(Dataset entries)
"""

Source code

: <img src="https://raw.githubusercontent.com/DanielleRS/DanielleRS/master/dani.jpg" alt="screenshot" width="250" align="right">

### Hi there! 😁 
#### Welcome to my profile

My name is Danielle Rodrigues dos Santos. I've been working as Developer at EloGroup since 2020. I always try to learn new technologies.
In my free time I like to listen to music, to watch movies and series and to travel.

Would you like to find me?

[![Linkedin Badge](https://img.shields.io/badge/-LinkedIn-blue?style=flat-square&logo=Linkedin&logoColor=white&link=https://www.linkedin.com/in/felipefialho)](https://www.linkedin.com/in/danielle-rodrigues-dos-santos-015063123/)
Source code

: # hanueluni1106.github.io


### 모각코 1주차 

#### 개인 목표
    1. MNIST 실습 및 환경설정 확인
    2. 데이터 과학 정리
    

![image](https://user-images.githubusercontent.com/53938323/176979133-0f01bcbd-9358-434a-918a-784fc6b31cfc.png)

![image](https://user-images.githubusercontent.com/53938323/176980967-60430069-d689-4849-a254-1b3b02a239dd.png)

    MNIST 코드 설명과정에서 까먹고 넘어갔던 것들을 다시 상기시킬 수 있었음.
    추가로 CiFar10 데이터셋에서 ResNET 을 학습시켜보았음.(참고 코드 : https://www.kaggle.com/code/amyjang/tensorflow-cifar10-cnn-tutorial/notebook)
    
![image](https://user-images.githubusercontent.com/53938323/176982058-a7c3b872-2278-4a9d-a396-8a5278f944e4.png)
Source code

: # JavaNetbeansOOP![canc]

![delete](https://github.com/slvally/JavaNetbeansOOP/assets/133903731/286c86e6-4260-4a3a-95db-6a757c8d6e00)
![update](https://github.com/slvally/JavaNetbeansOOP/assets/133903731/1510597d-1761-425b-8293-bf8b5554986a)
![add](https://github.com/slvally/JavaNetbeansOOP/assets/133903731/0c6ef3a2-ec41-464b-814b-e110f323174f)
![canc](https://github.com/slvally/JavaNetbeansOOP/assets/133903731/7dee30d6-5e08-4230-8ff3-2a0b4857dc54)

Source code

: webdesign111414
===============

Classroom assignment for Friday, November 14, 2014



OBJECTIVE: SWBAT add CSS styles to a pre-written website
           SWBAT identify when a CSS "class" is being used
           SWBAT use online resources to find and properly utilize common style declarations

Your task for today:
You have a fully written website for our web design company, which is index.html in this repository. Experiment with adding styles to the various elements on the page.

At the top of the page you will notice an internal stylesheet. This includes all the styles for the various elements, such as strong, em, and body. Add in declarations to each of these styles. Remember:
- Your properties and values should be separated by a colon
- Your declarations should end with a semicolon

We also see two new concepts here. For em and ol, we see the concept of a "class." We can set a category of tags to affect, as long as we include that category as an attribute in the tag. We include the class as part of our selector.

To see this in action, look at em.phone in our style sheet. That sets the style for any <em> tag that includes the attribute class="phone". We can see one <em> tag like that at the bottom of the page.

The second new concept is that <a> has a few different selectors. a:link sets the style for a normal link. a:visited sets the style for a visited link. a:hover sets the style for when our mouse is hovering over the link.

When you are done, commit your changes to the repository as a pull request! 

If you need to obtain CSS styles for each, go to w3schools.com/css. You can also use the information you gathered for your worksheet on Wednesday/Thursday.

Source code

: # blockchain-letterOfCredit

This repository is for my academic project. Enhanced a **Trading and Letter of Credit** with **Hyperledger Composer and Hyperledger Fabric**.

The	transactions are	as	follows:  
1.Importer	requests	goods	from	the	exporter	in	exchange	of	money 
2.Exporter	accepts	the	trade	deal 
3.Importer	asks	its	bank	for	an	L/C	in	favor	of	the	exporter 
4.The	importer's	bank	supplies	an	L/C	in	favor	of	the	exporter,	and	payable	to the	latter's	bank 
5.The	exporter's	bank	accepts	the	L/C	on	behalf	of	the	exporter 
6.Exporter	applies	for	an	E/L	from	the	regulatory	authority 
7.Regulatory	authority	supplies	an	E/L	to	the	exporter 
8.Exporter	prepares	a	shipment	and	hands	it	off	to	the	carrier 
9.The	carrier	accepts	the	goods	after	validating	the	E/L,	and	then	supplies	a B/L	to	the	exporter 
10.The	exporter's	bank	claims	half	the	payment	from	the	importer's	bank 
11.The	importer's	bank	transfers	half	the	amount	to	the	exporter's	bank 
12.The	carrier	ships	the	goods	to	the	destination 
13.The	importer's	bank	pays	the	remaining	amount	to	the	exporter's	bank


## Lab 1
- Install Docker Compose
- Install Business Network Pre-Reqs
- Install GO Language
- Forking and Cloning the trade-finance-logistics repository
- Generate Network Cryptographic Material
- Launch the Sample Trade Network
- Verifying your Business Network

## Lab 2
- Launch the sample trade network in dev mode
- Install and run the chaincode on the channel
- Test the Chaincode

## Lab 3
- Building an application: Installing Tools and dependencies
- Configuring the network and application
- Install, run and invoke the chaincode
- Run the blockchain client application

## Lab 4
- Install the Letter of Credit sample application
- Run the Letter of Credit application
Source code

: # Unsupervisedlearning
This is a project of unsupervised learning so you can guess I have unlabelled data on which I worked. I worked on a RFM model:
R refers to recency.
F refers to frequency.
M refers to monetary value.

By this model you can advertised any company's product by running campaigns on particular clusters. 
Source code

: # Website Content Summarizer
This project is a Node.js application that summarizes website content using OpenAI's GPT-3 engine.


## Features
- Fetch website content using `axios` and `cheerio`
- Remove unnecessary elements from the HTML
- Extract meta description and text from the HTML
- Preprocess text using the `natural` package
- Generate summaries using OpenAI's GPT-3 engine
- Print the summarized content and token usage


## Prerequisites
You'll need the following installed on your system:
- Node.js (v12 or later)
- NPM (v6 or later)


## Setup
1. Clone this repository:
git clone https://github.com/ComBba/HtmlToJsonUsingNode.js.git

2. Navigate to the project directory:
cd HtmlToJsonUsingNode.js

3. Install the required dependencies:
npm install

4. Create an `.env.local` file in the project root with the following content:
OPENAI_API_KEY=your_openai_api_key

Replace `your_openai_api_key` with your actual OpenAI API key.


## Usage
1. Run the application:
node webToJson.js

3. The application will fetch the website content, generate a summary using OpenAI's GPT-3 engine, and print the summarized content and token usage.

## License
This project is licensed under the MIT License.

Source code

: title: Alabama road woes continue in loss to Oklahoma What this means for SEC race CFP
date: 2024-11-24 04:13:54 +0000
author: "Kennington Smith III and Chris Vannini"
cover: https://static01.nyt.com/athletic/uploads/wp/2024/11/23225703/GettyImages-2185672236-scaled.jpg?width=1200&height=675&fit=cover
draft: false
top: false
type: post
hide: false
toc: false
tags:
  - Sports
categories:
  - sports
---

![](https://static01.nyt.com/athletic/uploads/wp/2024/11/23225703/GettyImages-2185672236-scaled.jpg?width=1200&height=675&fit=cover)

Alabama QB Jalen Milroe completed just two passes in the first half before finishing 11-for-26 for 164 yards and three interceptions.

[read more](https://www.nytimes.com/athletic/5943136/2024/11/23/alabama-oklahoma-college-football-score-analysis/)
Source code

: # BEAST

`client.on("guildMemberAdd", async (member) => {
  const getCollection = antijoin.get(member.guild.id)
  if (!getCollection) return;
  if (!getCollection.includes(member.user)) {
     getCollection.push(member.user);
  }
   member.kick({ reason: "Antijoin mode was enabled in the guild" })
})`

"""

* **How to complete this task**:
Give the lines of the records above as a JSON list of strings, one string per line and blank lines omitted, starting at the line that contains "async (member) =>" and ending at the last line of the records.

* **Response**:
[
  "`client.on(\"guildMemberAdd\", async (member) => {",
  "  const getCollection = antijoin.get(member.guild.id)",
  "  if (!getCollection) return;",
  "  if (!getCollection.includes(member.user)) {",
  "     getCollection.push(member.user);",
  "  }",
  "   member.kick({ reason: \"Antijoin mode was enabled in the guild\" })",
  "})`"
]